Stripe is excellent for product. It's not the right tool for studio invoices that span four currencies.
Until early this year, Amalbryx invoiced through Stripe. It worked, mostly. We're switching to Wise. Here's the boring, real reason.
The currency math
We invoice in USD, EUR, GBP, and occasionally AED. Clients pay from whatever account they have. The studio has bank accounts in EUR (Albania) and GBP (UK).
On Stripe: every cross-currency payout incurred a 2.9% conversion fee, and the FX rate was Stripe's mid-market plus a markup. On a $25k engagement, that's ~$725 of friction.
On Wise: the FX rate is interbank mid-market, and the per-transfer fee is fixed (typically £4–10). On the same engagement, the FX cost is closer to $40–60.
The dashboard math
Stripe's dashboard is built for product. Recurring revenue. Subscription churn. Disputes. None of which a five-figure project invoice needs.
Wise gives us multi-currency balances on one dashboard. We can hold EUR until the EUR/USD rate is favorable. Or convert immediately when the math is fine. Either way, we see the numbers without filtering through 'Stripe Atlas Connect Express Standard' product surfaces.
What we lost
Stripe Checkout. We had a clean two-click 'pay this invoice' surface. Wise's payment-request links are functional but less pretty.
Webhooks for accounting. Stripe pushes events; Wise has a public API but the webhook story is thinner. We rebuilt the bookkeeping reconciliation script.

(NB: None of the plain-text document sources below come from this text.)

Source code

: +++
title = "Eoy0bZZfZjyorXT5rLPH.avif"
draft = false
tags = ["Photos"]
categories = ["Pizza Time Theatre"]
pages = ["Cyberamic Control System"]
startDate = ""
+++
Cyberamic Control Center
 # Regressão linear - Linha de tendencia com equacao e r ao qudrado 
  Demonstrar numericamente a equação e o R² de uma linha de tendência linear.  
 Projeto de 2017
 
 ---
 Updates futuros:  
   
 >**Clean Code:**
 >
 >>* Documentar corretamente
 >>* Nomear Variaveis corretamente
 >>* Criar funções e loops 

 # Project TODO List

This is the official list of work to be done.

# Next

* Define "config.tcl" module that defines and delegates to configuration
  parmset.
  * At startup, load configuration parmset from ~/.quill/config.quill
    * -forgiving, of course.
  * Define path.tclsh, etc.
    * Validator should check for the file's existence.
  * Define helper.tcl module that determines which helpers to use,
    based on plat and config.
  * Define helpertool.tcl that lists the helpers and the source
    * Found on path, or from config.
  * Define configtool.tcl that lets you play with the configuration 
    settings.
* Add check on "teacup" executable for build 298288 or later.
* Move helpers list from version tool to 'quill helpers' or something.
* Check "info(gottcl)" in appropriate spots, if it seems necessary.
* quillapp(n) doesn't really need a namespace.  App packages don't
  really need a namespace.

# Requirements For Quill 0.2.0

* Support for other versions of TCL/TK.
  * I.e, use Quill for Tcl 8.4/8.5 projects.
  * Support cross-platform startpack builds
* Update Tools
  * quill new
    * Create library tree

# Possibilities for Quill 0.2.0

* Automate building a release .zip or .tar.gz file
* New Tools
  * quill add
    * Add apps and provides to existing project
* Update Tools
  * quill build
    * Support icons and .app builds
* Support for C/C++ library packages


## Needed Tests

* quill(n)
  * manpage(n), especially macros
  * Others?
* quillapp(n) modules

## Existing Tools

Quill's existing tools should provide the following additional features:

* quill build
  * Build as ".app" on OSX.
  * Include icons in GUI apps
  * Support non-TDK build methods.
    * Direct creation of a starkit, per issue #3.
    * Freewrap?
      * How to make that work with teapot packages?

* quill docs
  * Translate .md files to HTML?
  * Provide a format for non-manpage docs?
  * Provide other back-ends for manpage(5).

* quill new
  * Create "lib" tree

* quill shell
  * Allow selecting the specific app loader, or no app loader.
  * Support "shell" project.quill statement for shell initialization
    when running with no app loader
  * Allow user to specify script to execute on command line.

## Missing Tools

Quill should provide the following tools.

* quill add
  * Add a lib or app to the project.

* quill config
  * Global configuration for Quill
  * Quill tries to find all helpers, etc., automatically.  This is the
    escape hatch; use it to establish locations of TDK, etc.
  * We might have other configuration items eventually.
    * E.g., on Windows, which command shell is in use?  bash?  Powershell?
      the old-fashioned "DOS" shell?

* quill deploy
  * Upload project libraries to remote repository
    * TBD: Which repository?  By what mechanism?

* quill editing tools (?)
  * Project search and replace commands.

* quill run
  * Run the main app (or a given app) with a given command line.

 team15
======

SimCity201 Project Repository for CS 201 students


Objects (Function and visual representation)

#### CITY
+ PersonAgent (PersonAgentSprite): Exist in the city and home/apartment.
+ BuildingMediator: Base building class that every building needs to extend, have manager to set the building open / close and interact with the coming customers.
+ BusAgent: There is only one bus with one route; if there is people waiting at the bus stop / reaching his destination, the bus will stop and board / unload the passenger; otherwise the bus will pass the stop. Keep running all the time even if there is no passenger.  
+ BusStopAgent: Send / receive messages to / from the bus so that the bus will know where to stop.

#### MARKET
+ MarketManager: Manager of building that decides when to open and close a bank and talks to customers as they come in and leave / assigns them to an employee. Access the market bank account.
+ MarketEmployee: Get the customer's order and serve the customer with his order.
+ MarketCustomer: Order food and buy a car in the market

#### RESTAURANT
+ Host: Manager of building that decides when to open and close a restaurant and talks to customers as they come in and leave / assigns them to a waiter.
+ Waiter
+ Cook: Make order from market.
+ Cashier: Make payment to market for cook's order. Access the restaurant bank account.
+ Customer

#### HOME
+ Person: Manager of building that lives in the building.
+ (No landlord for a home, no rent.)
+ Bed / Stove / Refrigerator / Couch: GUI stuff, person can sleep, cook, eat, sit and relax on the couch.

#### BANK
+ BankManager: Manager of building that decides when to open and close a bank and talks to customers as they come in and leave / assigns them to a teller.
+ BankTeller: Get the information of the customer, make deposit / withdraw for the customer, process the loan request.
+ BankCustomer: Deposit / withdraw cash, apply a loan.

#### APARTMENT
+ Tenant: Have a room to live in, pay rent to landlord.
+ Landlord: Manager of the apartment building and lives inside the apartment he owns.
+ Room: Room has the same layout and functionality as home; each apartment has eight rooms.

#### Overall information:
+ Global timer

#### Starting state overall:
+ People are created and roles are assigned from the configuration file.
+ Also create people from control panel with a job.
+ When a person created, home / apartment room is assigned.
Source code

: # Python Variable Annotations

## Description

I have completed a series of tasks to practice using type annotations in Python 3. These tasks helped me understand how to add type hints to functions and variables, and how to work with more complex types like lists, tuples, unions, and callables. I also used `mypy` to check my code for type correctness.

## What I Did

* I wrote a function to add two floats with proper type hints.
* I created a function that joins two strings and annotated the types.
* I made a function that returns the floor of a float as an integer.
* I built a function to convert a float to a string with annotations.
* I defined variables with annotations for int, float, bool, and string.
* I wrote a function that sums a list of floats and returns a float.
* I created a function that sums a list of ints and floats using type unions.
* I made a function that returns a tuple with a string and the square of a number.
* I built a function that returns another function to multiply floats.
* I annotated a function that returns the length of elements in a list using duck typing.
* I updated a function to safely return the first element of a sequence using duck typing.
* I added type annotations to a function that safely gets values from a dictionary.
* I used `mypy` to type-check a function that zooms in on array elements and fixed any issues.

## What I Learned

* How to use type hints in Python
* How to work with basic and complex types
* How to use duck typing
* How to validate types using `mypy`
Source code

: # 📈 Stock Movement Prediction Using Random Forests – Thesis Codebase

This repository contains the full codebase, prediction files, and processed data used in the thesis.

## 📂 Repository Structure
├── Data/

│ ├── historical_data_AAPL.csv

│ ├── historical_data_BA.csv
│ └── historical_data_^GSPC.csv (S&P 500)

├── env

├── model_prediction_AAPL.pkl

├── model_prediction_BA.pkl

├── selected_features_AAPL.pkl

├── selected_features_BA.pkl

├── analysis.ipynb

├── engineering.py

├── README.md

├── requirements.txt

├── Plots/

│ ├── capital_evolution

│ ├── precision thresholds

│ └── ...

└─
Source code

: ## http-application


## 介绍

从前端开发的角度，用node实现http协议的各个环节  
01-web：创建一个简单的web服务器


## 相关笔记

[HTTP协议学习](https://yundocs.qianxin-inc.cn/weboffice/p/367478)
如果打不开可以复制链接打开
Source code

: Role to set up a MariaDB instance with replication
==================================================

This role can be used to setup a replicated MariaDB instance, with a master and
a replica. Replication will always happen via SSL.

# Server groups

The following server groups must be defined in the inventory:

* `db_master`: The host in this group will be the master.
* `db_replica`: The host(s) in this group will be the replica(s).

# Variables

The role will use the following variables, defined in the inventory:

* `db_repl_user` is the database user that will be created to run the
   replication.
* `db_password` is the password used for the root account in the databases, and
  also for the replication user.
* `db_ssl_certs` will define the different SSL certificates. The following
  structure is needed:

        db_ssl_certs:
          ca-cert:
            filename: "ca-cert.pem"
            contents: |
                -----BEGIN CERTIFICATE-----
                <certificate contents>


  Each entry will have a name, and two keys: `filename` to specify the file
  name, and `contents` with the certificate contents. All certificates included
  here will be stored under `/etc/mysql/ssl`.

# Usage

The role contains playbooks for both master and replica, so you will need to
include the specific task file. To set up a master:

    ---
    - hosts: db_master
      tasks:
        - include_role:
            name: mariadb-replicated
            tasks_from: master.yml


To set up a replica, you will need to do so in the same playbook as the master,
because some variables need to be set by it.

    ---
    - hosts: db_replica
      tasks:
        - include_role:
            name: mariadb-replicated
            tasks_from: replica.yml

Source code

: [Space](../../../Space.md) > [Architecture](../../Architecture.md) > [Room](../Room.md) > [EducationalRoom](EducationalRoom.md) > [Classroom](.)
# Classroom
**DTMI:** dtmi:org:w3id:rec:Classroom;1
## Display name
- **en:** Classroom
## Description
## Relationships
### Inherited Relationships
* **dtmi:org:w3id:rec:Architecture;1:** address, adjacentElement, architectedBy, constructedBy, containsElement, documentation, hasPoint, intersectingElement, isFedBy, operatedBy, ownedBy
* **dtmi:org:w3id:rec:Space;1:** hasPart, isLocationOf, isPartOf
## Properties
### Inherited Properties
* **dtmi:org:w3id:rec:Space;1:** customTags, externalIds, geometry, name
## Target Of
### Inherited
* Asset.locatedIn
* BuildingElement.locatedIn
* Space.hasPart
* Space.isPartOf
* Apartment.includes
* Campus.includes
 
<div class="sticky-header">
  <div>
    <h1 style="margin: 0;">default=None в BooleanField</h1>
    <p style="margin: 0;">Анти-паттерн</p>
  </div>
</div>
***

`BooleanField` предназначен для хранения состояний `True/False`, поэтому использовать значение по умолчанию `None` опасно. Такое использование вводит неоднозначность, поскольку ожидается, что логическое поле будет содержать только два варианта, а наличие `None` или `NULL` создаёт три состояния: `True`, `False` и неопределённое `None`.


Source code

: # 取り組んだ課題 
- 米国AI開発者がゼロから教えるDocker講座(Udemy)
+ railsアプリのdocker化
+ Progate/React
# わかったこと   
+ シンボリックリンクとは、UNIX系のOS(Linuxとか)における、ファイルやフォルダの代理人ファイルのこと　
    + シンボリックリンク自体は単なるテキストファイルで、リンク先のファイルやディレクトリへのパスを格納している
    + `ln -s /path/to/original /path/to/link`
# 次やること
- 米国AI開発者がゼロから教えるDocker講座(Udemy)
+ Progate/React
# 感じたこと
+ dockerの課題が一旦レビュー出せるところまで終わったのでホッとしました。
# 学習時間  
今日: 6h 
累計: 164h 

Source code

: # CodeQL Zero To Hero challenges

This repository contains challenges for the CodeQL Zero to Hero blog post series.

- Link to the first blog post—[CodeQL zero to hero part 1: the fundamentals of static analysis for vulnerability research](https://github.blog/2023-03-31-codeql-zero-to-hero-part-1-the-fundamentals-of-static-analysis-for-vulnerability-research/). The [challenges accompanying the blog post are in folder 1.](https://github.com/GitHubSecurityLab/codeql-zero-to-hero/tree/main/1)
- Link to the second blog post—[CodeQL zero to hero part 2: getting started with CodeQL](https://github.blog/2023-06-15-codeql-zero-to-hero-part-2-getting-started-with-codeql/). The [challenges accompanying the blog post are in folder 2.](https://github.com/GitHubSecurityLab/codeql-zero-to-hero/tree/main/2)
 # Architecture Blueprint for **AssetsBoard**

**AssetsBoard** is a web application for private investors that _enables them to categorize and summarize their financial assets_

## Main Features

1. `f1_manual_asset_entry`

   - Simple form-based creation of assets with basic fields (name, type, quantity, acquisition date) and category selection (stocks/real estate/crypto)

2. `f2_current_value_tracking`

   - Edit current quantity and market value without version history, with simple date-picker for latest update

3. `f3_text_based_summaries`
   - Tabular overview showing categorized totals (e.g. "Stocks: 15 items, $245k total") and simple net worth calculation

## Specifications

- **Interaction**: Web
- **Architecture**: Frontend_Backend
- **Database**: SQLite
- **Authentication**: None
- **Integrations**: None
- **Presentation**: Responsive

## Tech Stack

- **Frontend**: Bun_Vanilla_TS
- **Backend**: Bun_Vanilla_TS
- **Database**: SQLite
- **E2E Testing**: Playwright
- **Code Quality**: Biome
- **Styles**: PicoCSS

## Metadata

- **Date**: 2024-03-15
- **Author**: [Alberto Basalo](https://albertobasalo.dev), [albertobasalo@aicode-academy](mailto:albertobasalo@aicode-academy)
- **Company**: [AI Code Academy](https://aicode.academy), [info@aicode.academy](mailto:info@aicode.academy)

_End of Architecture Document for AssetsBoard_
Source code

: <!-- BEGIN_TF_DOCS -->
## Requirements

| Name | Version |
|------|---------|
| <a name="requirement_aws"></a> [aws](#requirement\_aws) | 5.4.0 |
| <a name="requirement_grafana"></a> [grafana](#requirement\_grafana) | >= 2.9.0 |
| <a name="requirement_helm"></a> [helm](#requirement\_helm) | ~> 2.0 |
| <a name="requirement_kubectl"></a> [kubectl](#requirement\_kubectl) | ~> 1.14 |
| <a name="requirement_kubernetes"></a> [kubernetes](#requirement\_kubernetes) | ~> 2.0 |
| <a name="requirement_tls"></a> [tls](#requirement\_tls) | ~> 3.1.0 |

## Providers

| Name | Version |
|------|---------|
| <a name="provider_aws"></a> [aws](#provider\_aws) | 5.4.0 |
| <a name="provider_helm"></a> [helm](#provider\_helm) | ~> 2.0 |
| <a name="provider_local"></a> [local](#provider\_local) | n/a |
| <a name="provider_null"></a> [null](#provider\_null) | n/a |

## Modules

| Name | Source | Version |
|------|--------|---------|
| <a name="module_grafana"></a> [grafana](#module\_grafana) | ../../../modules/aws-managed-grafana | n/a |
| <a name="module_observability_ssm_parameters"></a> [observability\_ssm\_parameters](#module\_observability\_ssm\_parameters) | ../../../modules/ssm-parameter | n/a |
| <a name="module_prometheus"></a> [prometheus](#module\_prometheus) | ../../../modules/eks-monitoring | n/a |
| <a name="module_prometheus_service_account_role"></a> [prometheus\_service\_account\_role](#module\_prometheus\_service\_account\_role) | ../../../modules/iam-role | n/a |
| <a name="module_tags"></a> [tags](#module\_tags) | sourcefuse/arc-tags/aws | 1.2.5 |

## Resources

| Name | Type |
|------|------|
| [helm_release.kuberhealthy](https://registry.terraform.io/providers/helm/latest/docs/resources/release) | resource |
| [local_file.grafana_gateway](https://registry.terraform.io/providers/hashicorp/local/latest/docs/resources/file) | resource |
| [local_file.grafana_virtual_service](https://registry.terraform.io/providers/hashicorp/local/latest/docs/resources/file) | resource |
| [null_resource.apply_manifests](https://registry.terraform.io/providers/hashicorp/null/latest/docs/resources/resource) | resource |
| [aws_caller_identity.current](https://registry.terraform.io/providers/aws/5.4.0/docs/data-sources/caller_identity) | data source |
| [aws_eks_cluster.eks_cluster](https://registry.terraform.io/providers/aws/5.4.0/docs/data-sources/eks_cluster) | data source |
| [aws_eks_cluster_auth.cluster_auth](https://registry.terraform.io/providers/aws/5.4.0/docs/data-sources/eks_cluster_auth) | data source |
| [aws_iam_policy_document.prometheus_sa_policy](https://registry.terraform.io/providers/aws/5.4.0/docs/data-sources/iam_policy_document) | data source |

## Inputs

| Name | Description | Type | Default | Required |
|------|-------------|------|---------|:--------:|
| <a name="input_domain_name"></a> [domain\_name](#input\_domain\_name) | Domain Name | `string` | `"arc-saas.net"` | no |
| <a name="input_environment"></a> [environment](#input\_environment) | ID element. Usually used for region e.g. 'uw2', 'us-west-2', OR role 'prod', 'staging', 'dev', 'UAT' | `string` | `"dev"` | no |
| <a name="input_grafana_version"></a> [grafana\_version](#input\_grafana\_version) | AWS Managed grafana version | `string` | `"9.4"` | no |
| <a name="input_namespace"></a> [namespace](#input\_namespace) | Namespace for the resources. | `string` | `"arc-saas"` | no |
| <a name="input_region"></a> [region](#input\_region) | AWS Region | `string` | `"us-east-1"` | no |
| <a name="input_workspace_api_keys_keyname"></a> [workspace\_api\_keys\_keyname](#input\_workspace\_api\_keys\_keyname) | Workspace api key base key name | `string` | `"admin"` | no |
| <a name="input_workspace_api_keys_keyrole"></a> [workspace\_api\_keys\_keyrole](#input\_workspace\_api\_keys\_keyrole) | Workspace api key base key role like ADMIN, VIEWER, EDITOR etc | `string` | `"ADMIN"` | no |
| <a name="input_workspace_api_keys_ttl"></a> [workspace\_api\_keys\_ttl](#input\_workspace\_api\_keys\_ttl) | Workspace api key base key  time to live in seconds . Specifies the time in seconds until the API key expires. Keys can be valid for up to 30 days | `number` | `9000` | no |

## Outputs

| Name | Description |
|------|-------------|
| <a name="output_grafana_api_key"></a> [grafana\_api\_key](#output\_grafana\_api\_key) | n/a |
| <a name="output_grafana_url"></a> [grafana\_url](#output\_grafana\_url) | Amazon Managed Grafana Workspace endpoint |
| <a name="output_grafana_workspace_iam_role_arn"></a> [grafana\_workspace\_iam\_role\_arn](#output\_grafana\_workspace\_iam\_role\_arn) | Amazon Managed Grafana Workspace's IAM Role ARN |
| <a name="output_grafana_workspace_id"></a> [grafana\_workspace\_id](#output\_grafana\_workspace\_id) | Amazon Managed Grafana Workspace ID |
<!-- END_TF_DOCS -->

Worth it? At our volume, absolutely. At a higher monthly transaction count, maybe not.
What we kept
Stripe still handles client product checkout — Alemiin, Juhaynh, Termka all run Stripe in production for their end-customer flow. Stripe is excellent there. It just isn't the right tool for invoicing a studio engagement.
"Use the tool that's built for the job. Stripe for product. Wise for studio invoicing. Don't pay Stripe's conversion margins on what isn't a product transaction."